# Can i use the network ports and cable i have? (zephyr)



## santafealltheway (Nov 27, 2012)

I have a TONNNNNN of network cable and some jacks in the garage, can i use them to make my own "loconet" or do i HAVE to buy the digitrax cables?

Rewiring plugs is not an issue.


----------



## Magic (Jan 28, 2014)

I don't see why not as long as the cable has the same number of wires and the jacks fit the Digitrax plugs. Ive had my son make some cables for me with no issue.

Magic


----------



## Cycleops (Dec 6, 2014)

Just check the jacks have the same number of pins.


----------



## ED-RRR (Jun 4, 2015)

*Digitrax LocoNet Wiring Standards..*

Like myself, I am quite sure that you have many RJ-45 cables (x8) wires..
Of course Digitrax decided to use the RJ-12 (x6) wire standard..__

My [DCC] system is using over (x24) RJ-45 (x8) wire cables, to operate my [DCC] control modules.. 

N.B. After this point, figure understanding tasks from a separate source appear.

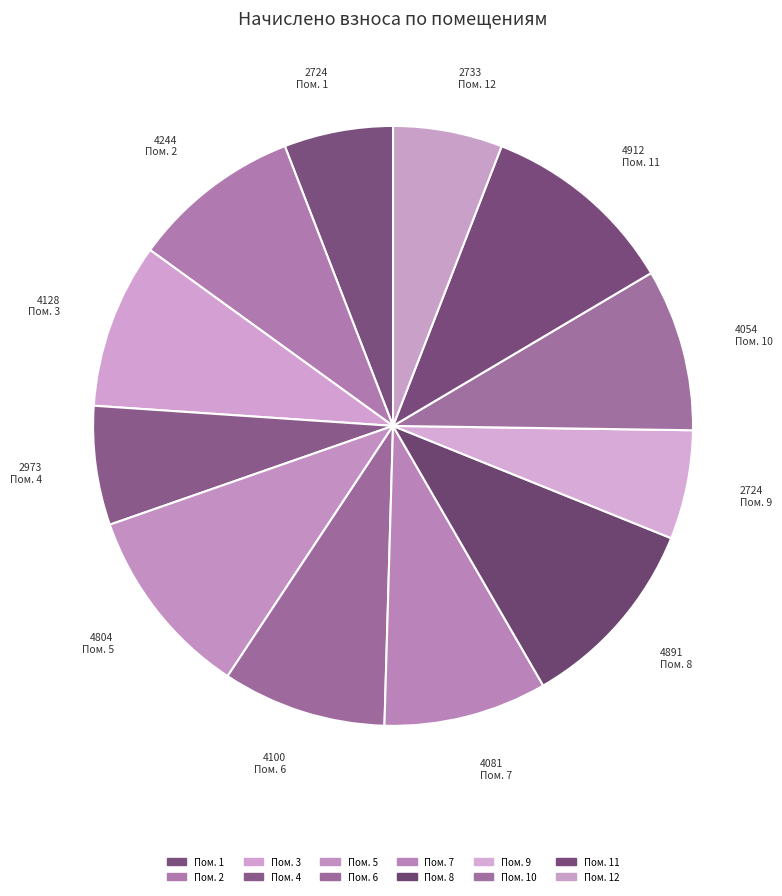

How many segments does this pie chart have?

12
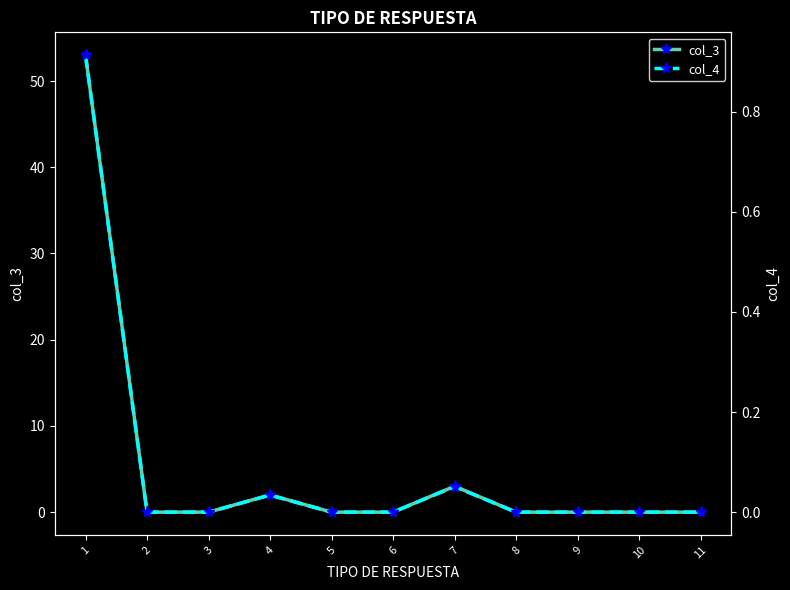

How many values in col_3 are above zero?

3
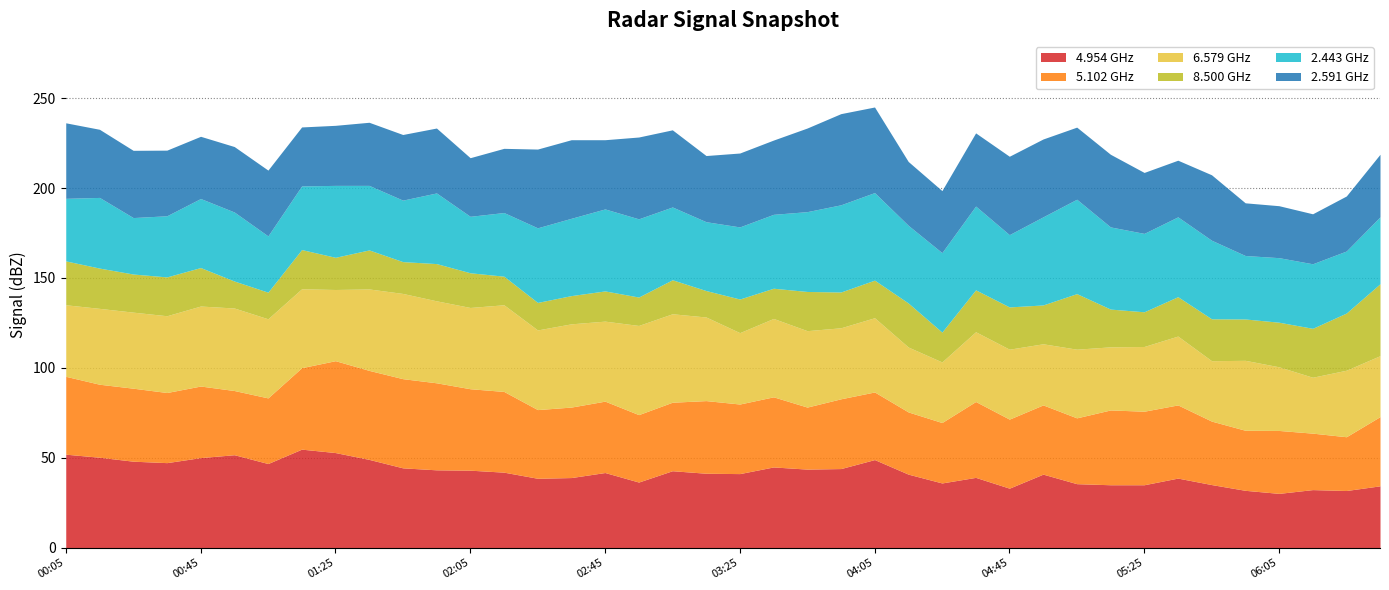

Which has a higher value, 2016/07/29 04:15 or 2016/07/29 04:35?

2016/07/29 04:15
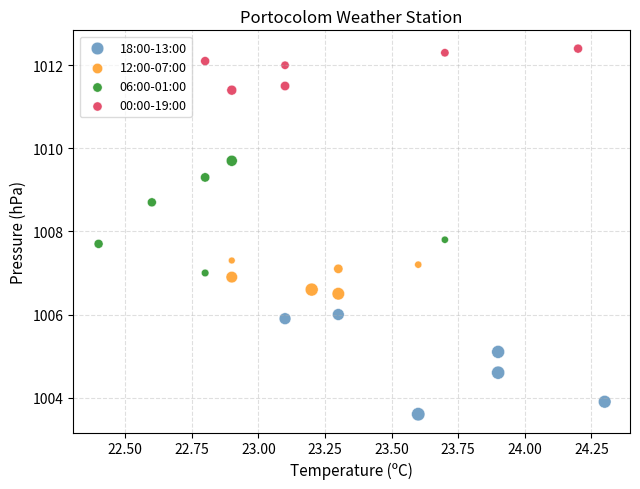

Which series reaches the maximum Y coordinate?

00:00-19:00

The Digitrax RJ-12 cable is straight through cable and not a cross over cable..
Different wire colors do not matter..
Only the pin # locations must be (100%) correct..







You stated that you can re-wire your own plugs..
You will require RJ-12 plugs and a RJ-12 crimping tool..
You will require RJ-12 cable testing unit..
Modify a RJ-45 "Cable" going into the RJ-12 "Plug"..

RJ-45 pin connections uses (x2) different wire pin "Identifications".. (T56-B & T56-A) 
To keep it simple, we will use the (T56-B) standard for correct wire connections..








Prepare the RJ-45 cable to required length..
Cut "Off" the "White/Brown" and "Brown" (x2) wires.. 
Correctly insert the (x6) wires into the RJ-12 jack and crimp down..
Test the cable with a RJ-12 cable tester.. 







......


----------